- _EXTRACT_
Skip to content

Load Models from PVC

You can store your models in a Persistent Volume Claim (PVC) and let KubeAI use them for serving. Both vLLM and Ollama engines support loading models from PVCs.

You must ensure the model files are already present in the PVC before creating the Model resource. Alternatively you can use KubeAI's native caching mechanism which downloads the model for you:

vLLM

For vLLM, use the following URL format:

url: pvc://$PVC_NAME          # Loads the model from the PVC named $PVC_NAME
url: pvc://$PVC_NAME/$PATH    # Loads from a specific path within the PVC

PVC requirements

vLLM supports both ReadWriteMany and ReadOnlyMany access modes. Many is used in order to support more than 1 vLLM replica.

- _EXERCISE_
Continue the KubeAI guide above on loading models from a PVC, picking up right after its last sentence.

- _EXTRACTED RECORDS_

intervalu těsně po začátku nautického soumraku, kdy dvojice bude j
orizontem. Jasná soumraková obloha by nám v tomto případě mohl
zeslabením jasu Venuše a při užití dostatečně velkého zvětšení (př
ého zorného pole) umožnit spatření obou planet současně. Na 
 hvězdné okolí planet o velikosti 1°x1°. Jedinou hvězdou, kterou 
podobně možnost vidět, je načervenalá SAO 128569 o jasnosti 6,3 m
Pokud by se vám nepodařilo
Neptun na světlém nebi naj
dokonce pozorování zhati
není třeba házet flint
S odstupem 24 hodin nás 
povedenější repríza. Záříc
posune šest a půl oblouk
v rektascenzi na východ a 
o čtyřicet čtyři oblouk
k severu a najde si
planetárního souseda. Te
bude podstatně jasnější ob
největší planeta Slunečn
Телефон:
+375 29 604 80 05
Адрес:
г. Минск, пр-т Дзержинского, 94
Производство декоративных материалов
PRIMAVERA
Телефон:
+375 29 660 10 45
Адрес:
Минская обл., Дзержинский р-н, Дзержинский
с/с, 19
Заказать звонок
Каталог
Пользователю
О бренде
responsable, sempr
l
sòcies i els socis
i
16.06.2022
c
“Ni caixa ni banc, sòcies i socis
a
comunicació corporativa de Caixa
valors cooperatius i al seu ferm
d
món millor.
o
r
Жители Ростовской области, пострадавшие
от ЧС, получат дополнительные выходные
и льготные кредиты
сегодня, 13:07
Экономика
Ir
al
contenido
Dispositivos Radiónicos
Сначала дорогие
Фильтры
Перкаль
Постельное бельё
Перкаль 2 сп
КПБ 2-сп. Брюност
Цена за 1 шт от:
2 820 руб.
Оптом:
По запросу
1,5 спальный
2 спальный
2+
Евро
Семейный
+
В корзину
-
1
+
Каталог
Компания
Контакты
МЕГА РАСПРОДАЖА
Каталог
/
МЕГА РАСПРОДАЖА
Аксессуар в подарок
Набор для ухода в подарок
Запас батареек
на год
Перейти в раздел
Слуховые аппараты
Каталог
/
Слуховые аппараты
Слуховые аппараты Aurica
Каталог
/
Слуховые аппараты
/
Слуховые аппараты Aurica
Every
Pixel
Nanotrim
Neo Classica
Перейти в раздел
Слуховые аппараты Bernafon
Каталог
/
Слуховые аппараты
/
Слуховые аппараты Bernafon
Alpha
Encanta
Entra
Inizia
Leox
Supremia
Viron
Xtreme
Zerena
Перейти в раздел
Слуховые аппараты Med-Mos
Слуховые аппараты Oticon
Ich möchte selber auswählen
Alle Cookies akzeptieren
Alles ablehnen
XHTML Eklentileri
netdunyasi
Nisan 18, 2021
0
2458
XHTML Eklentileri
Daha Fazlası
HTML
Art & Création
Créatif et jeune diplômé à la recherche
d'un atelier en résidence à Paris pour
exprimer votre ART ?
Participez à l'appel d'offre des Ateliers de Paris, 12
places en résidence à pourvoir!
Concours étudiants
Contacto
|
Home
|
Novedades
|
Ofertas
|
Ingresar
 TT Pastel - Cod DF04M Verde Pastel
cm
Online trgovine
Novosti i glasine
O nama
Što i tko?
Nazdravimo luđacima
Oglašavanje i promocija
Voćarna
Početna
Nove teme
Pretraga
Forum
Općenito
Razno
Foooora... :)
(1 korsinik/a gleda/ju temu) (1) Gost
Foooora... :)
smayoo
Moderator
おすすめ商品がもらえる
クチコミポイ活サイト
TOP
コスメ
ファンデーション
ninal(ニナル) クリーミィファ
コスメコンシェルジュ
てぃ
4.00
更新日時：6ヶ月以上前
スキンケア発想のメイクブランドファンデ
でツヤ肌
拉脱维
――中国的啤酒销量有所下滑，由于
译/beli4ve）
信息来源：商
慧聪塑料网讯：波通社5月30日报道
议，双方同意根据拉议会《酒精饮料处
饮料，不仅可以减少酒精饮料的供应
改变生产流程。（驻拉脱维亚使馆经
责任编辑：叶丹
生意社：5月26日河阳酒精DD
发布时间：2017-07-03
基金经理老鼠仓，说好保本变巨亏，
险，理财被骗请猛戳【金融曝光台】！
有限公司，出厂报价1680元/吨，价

- _OUTPUT FOR THIS EXERCISE_
Ollama

For Ollama, use the following URL formats:

url: pvc://$PVC_NAME?model=$MODEL_NAME    # Loads the model named $MODEL_NAME that's loaded on the disk
url: pvc://$PVC_NAME/$PATH?model=$MODEL_NAME

PVC Requirements

Ollama requires using ReadWriteMany access mode because the rename operation ollama cp needs to write to the PVC.

Example: Loading Qwen 0.5b from PVC

  1. Create a PVC with ReadWriteMany named model-pvc. See example.
  2. Create a K8s Job to load the model onto `model-pvc. See example

    The PVC should now have a blobs/ and manifests/ directory after the loader completes.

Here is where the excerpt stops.